The parent company of Smallbone of Devizes, the British maker of high-end kitchens whose customers have included Dustin Hoffman, Liz Hurley and Oprah Winfrey, is on the brink of collapsing into administration.
Smallbone’s owner Canburg, a private company that also owns the Mark Wilkinson and Brookmans furniture brands, has filed a notice of intention to appoint the accountancy firm Grant Thornton as administrators.
Several hundred jobs are said to be at risk, Sky News reported. With consumer spending weak and the housing market in London and the south-east faltering in the run-up to Brexit, furniture and home improvement has been one of the hardest hit retail sectors.
In the past year the sofa maker Multiyork and the bed company Warren Evans have gone into administration, while home furnishings retailers including House of Fraser, Debenhams, Marks & Spencer, Carpetright and Homebase are closing stores and cutting jobs.
Canburg is based in Devizes in Wiltshire and employed 275 people in 2016, most of them craftspeople.
Smallbone has been making bespoke luxury kitchen furniture in its Wiltshire workshops since the 1970s, as well as cabinetry for the bedroom, dressing room, bathroom, library and wine room. It opened its first London showroom in 1981.
The business was founded by Charlie Smallbone and Graham Clark, who initially bought cheap antique furniture, renovated it and sold it on to London dealers.

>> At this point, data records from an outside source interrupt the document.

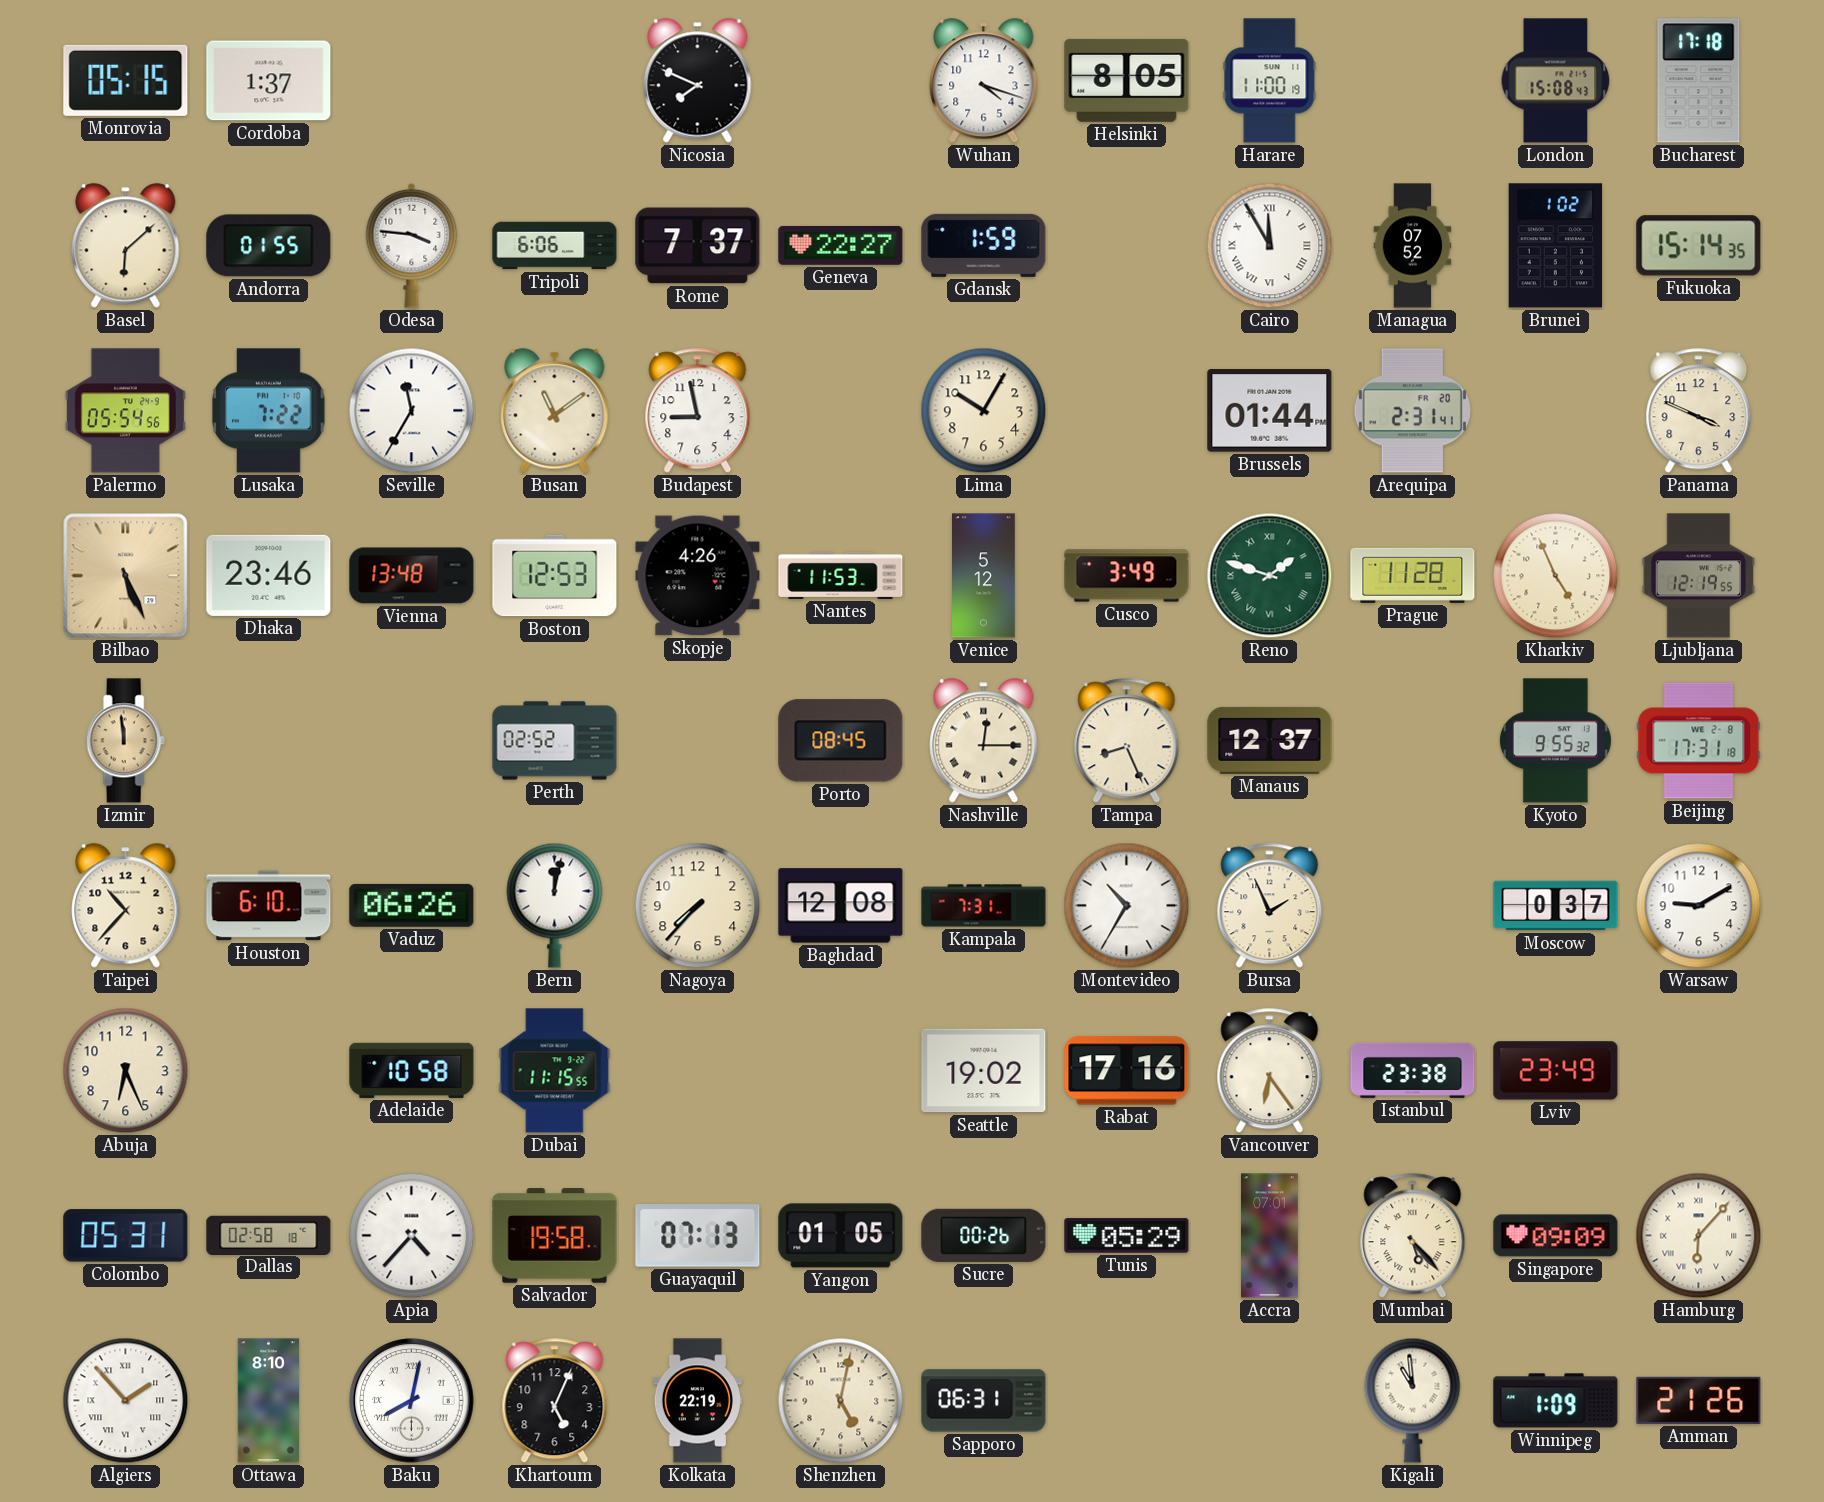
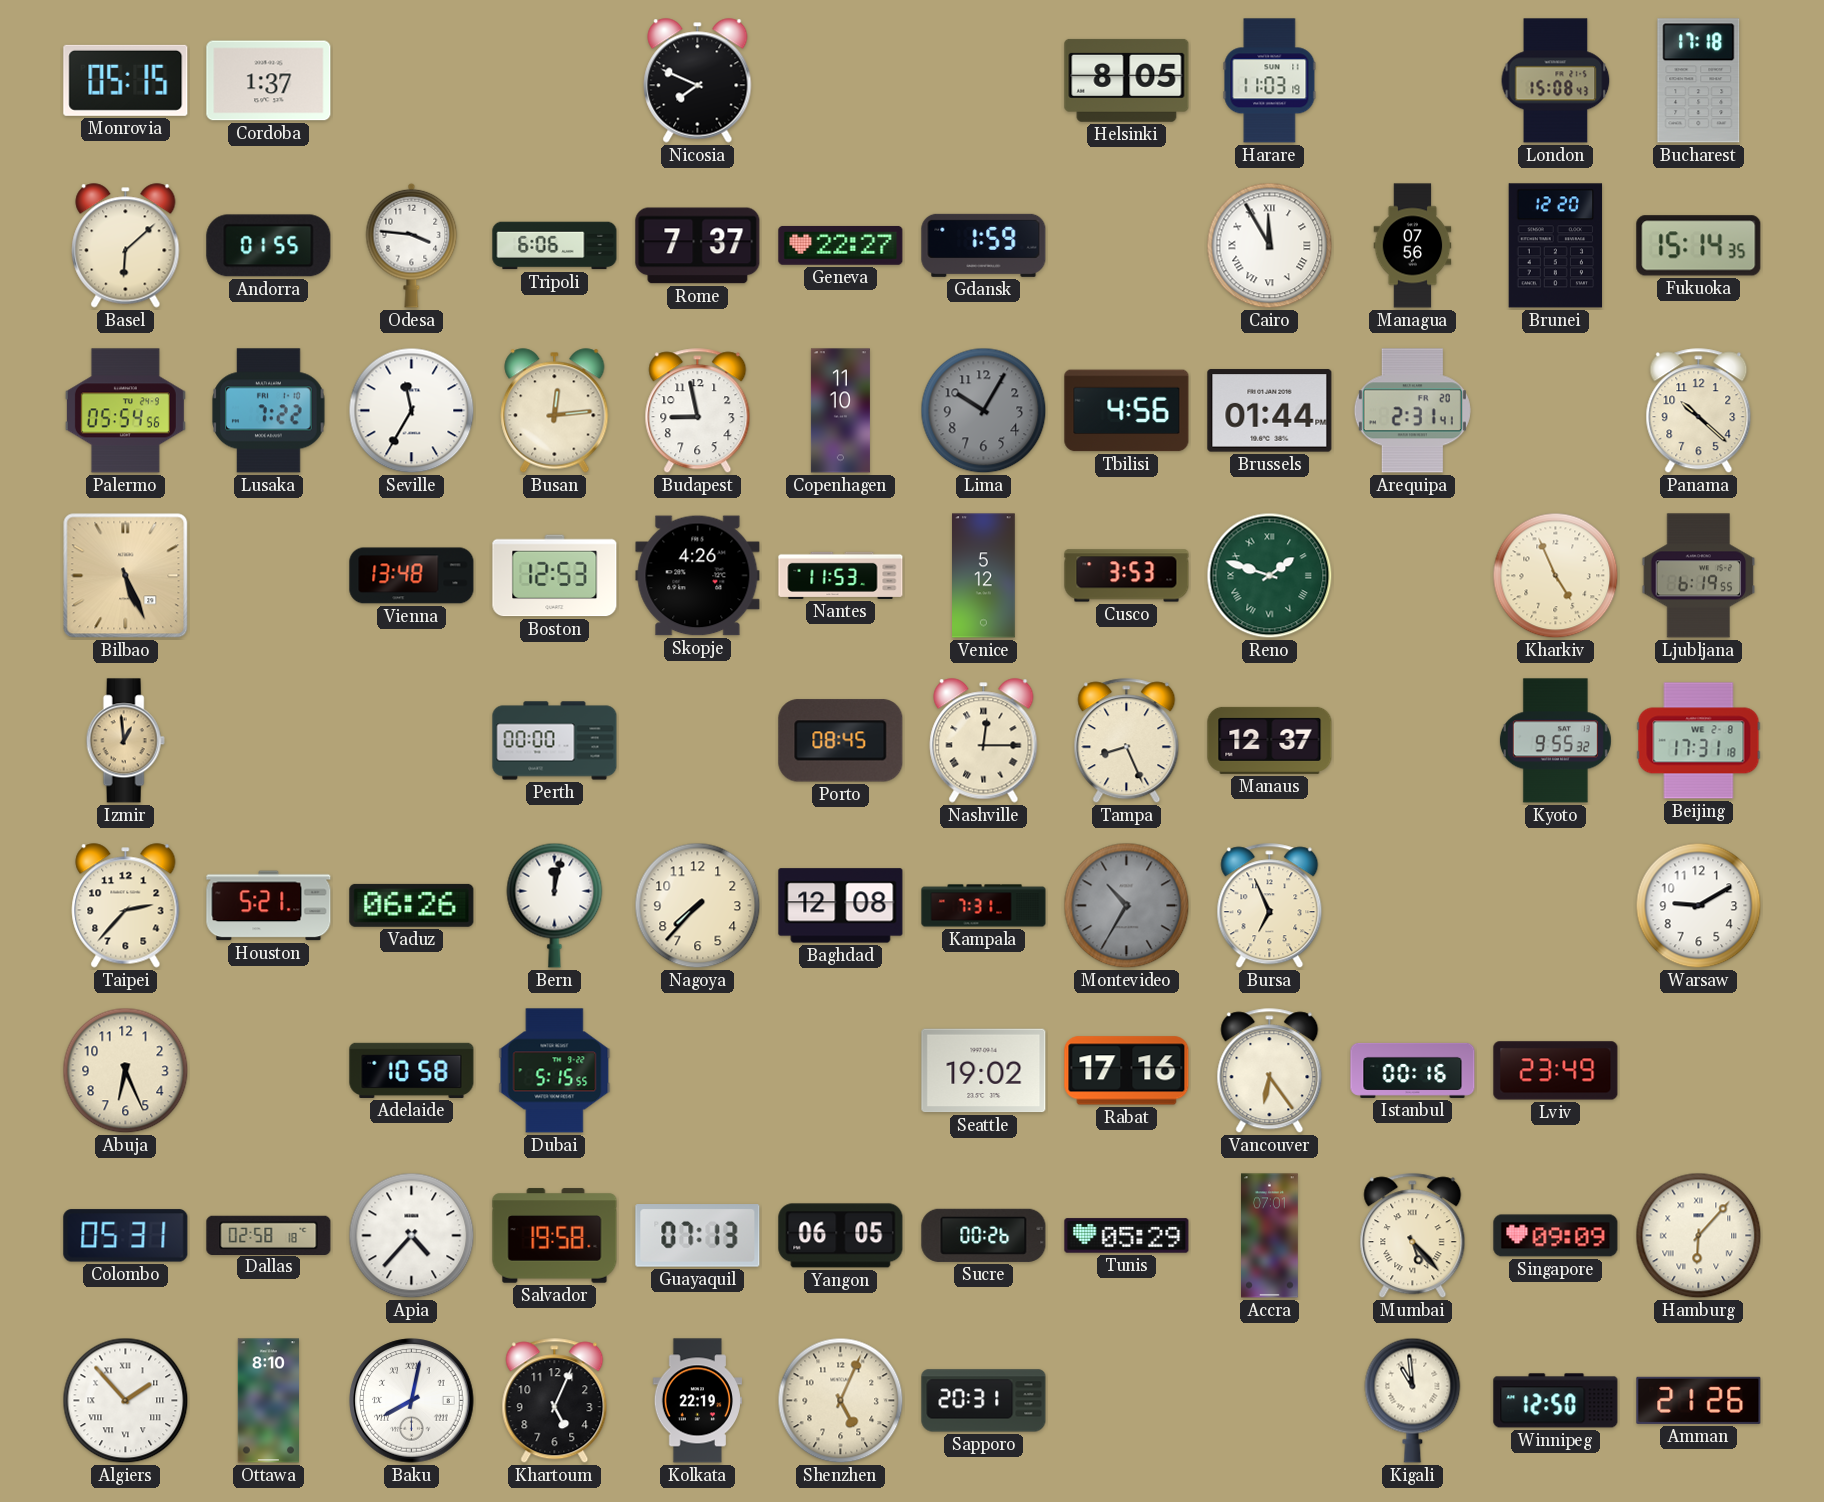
Wuhan: 4:18 -> none
Harare: 11:00 -> 11:03
Managua: 07:52 -> 07:56
Brunei: 1:02 -> 12:20
Busan: 11:09 -> 12:14
Copenhagen: none -> 11:10
Lima dial: cream -> grey
Tbilisi: none -> 4:56
Panama: 3:49 -> 10:22
Dhaka: 23:46 -> none
Cusco: 3:49 -> 3:53
Prague: 11:28 -> none
Ljubljana: 12:19 -> 6:19
Izmir: 11:59 -> 12:59
Perth: 02:52 -> 00:00
Taipei: 10:37 -> 2:37
Houston: 6:10 -> 5:21
Montevideo dial: white -> grey
Bursa: 1:56 -> 6:56
Moscow: 0:37 -> none
Dubai: 11:15 -> 5:15
Istanbul: 23:38 -> 00:16
Yangon: 01:05 -> 06:05
Shenzhen: 5:02 -> 5:04
Sapporo: 06:31 -> 20:31
Winnipeg: 1:09 -> 12:50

They started building kitchen furniture to order after being given 100 kitchen dressers on credit in 1977 – an alternative to the fitted melamine kitchens that were on the market at the time.
Canburg’s brand Mark Wilkinson also makes furniture for the kitchen, bedroom, bathroom and study, while Brookmans specialises in minimalist kitchens and bathrooms.
The news is a blow to the £2.5bn Business Growth Fund, the vehicle set up by Britain’s biggest high street lenders in the aftermath of the 2008 financial crisis. It invested £8m in Canburg in September 2014 in return for a 20% stake.
The last set of results filed to Companies House shows Canburg made a pretax profit of £1.88m in the year to 30 June 2016, up slightly from £1.8m the previous year. Turnover rose to £34.6m from £28.6m.